- **Your tasks**:
1. In the Moodle email processing page below, list each $CFG setting that the config.php lines to uncomment assign a value to, along with that value.
2. Pick up the Moodle email processing page below where it stops and keep writing it.

- **Excerpt to read**:
★ ★ ★ ★ ★

Note: You are currently viewing documentation for Moodle 1.9. Up-to-date documentation for the latest stable version is available here: Email processing.

Email processing

From MoodleDocs
Revision as of 21:28, 1 February 2007 by Daniel Pouliot (talk | contribs)

Features

Moodle now makes better use of the SMTP protocol and email in general. Most of the benefits result from using a technique known as Variable Envelope Return Path (VERP).

  • Works on most modern MTAs (at least on Unix systems).
  • All processing of bounces and replies is secured using HMAC-MD5-8.
  • Bounces are handled correctly and increase a "bad email" score for the user.
  • noreply@host address is now on Reply-to field, avoiding accidental pollution of users address books.
  • noreply@host has an autorresponder
  • Makes it easy for modules to send emails with a signed VERP reply-to.
  • Handles receving of VERP replies: Validates the HMAC-MD5-8 signature and Dispatches the encoded request data to the relevant module

Moodle configuration

Edit config.php to enable bounce handling, and setup Moodle to match your MTA configuration. Here's how. Uncomment these lines in config.php (if you cannot find them, copy them from config-dist.php):

 // once handlebounces is true, we will be using VERP for the return address of every sent email
 $CFG->handlebounces = true;
 // minimum bounces allowed per user
 $CFG->minbounces = 10;
 // ratio of bad emails to sent emails
 // if we get more than 20% bounces 
 // for a given user, his/her email is marked bad
 $CFG->bounceratio = .20;

Edit the $CFG->maildomain line and one of the $CFG->mailprefix lines (the one that matches your MTA).

★ ★ ★ ★ ★

- **Data records**:
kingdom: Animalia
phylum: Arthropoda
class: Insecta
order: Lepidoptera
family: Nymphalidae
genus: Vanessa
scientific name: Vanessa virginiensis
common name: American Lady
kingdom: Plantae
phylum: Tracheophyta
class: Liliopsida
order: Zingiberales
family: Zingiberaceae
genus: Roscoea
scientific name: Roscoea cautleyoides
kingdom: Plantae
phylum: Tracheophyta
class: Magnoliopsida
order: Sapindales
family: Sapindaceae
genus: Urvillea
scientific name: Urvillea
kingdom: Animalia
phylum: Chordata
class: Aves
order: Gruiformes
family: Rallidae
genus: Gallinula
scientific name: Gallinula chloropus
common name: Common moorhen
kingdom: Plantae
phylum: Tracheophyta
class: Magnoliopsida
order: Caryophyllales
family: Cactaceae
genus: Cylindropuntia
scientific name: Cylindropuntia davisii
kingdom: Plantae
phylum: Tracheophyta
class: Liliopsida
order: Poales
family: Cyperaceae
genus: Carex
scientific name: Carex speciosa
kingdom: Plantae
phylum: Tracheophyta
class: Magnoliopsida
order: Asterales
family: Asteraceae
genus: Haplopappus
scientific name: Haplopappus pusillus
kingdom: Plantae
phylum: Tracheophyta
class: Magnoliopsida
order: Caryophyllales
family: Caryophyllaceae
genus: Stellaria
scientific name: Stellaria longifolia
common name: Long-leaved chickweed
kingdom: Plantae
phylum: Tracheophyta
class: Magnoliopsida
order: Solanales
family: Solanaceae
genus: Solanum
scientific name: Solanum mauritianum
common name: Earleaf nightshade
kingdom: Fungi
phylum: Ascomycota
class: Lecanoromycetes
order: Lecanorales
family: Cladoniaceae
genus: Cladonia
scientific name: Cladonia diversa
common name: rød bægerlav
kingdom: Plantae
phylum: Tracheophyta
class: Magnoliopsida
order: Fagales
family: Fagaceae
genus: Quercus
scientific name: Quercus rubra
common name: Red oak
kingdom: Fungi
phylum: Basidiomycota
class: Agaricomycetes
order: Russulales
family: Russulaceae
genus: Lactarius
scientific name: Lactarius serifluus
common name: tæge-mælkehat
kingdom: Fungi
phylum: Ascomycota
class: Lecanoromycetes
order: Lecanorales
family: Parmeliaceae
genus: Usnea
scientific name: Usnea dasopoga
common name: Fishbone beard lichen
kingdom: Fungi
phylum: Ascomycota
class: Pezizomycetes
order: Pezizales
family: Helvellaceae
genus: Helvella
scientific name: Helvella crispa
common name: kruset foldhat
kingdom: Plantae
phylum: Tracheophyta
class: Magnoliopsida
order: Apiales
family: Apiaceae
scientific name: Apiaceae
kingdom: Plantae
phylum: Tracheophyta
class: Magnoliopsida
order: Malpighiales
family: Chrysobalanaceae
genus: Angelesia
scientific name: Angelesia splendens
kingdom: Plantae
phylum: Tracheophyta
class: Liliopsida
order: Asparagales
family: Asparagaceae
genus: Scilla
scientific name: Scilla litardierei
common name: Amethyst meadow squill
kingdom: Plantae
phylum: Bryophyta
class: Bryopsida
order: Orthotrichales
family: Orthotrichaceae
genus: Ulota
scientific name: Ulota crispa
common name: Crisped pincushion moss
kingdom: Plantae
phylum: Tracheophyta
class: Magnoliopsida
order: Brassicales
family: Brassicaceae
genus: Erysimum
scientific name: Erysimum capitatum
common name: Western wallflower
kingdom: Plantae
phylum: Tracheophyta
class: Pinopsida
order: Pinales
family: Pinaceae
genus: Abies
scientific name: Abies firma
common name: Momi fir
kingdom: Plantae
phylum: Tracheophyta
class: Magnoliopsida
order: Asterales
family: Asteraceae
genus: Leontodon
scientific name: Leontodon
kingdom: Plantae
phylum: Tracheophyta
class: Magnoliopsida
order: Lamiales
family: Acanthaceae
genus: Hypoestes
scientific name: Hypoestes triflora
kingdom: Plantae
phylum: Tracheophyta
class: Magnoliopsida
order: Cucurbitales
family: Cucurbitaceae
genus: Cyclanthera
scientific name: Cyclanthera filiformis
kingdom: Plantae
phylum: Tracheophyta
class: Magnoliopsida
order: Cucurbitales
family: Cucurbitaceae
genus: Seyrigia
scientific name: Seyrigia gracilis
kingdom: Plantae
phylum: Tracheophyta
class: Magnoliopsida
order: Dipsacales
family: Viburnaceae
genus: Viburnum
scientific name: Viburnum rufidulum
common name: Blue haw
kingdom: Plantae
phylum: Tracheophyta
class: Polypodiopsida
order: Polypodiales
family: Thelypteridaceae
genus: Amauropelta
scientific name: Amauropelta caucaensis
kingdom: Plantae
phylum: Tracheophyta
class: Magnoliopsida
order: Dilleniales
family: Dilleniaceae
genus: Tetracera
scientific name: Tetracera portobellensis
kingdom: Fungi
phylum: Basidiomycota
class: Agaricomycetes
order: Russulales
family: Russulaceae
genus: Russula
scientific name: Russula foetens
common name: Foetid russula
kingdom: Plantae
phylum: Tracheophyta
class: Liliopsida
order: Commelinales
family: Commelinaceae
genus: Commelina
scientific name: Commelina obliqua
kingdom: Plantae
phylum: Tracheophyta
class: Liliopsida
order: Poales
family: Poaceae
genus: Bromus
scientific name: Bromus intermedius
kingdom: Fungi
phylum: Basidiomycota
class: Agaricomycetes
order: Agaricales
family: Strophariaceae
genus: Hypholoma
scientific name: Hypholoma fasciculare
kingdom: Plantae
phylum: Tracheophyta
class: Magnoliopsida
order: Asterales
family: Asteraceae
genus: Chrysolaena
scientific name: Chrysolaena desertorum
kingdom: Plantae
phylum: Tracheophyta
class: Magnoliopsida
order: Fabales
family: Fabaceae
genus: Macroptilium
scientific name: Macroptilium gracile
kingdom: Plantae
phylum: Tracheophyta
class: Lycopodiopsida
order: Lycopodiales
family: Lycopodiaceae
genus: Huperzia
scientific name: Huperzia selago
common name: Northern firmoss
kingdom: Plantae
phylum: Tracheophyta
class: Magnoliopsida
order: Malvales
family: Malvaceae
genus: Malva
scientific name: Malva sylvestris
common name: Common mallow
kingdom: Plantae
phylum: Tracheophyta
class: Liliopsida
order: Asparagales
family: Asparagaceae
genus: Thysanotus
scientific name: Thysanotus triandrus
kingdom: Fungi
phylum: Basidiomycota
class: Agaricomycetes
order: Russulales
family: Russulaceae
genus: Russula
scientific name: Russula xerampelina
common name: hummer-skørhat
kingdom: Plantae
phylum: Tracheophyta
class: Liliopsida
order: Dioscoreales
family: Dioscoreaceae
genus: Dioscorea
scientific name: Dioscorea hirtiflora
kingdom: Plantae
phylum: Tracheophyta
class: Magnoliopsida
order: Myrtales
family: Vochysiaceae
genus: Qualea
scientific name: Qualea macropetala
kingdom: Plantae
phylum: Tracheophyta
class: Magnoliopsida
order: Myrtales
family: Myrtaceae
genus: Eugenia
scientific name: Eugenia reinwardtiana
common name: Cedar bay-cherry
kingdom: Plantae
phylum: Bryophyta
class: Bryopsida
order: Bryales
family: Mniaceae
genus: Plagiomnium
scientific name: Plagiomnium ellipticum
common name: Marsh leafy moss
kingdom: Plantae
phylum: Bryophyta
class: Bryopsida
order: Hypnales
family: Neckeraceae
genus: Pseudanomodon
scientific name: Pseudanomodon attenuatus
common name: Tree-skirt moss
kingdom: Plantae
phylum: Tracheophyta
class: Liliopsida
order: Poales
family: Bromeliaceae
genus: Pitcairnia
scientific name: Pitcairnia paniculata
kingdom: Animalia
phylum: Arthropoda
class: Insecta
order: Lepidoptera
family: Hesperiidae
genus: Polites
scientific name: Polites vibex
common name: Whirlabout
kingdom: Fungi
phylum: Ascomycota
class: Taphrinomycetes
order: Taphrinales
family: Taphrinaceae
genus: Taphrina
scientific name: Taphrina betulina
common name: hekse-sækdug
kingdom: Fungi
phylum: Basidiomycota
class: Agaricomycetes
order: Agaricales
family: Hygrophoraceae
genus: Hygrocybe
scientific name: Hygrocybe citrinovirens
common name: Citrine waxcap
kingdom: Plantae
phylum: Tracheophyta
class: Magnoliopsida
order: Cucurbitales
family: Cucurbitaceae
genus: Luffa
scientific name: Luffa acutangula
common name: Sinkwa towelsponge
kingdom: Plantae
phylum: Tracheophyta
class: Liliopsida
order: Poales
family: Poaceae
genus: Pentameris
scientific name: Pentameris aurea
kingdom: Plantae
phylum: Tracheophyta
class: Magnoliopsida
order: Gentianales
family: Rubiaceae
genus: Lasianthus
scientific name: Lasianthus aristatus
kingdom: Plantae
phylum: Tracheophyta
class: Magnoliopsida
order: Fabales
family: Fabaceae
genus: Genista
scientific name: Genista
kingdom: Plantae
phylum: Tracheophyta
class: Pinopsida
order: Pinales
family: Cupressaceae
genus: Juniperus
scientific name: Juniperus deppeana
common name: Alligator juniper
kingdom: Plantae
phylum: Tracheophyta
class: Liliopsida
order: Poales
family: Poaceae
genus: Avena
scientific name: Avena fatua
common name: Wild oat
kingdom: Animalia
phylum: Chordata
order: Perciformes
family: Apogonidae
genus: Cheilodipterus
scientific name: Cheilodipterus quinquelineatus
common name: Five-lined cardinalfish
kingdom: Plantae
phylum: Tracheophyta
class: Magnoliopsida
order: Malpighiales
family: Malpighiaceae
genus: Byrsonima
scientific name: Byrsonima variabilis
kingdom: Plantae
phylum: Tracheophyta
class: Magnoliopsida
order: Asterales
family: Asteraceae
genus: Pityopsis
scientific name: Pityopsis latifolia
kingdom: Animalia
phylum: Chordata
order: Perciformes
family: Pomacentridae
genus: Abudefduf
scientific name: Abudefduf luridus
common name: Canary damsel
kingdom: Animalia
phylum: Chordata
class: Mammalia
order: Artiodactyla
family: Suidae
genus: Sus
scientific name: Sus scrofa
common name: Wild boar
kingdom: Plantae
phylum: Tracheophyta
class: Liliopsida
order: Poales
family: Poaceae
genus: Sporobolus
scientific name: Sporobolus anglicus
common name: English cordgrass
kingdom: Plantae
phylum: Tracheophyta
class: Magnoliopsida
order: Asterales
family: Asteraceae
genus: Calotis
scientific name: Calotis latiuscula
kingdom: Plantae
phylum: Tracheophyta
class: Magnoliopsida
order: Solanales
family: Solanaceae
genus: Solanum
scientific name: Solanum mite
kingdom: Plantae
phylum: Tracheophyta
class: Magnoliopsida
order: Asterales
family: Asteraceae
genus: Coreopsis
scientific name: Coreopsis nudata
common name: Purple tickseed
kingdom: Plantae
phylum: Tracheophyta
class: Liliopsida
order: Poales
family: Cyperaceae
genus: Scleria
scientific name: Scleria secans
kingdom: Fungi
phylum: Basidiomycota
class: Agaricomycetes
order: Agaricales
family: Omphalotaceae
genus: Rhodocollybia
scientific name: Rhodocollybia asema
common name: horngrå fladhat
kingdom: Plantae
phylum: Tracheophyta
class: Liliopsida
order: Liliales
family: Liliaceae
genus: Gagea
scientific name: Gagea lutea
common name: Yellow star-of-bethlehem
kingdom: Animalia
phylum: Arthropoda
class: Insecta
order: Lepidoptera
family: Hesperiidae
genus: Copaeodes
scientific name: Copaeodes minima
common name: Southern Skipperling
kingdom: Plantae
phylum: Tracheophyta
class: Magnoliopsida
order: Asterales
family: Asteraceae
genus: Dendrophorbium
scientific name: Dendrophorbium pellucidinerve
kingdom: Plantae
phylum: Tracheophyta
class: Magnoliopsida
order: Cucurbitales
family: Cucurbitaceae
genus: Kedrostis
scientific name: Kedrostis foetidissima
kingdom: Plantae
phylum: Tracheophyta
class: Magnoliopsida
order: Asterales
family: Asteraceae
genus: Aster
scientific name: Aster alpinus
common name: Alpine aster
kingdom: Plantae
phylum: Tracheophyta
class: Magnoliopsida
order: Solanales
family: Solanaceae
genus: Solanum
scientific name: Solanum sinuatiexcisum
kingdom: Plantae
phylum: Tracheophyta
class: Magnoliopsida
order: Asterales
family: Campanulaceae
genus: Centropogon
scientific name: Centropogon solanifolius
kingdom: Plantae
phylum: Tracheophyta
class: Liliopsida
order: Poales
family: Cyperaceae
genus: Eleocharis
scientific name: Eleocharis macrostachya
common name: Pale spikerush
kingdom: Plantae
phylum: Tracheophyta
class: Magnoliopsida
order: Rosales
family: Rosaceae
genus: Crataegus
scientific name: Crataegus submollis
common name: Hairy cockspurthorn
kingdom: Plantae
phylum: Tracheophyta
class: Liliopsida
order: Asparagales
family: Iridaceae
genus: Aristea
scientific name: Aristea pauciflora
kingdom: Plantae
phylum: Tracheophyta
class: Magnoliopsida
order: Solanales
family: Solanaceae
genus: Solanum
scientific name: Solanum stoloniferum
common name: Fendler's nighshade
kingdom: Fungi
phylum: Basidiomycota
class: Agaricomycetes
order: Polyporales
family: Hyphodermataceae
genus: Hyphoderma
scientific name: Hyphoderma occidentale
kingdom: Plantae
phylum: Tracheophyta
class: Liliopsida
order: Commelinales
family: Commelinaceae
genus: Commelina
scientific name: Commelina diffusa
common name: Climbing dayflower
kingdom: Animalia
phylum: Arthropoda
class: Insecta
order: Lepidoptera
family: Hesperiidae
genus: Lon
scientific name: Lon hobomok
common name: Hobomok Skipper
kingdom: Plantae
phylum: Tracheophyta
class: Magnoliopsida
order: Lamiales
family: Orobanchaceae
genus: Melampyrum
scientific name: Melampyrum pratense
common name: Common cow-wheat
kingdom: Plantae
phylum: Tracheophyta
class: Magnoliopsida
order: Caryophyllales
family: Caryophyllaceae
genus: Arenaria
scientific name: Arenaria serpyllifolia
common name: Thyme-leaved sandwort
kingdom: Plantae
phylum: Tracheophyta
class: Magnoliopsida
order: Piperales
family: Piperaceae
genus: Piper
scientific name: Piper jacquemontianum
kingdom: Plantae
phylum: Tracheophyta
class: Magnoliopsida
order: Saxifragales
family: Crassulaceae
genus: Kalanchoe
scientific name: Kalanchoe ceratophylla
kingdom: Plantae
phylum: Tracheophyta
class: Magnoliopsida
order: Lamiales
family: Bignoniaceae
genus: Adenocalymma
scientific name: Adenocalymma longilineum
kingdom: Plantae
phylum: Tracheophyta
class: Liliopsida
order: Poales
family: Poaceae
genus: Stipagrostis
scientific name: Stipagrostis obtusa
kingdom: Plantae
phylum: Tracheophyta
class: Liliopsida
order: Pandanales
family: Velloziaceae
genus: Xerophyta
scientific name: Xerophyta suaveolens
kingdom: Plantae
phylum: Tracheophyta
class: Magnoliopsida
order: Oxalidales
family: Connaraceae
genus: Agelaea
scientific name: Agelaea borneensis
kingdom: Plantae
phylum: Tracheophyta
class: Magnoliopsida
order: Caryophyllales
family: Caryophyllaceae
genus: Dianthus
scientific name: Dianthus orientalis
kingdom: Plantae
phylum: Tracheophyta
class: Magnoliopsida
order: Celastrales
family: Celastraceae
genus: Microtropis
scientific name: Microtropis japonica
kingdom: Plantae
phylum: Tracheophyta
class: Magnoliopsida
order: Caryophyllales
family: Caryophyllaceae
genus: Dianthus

★ ★ ★ ★ ★

- **The answers**:
1.
$CFG->handlebounces = true
$CFG->minbounces = 10
$CFG->bounceratio = .20

2.
Make sure your server has a command-line PHP interpreter, and that it is able to connect to mysql (or postgres if relevant). If you are able to run cron.php from the commandline or from crontab, this means PHP is ok.

Edit the process_email.php script to point to the location of your php binary. It will usually be /usr/bin/php.

Make sure process_email.php is executable by running "chmod ugo+rx process_email.php".

Setup under Postfix

Add a line to your aliases file. The line should list a 3-letter prefix, to which we'll add a '|', and the path of the script. For example for a prefix of 'mdl' and moodle installed under /var/www/moodle we have in aliases:

   mdl:     |/var/www/moodle/admin/process_email.php
   noreply: |/var/www/moodle/admin/process_email.php

If you are using virtualdomains, consult your server administrator for the correct configuration. It probably involves editing transports and mapping your address to a "pipe" transport.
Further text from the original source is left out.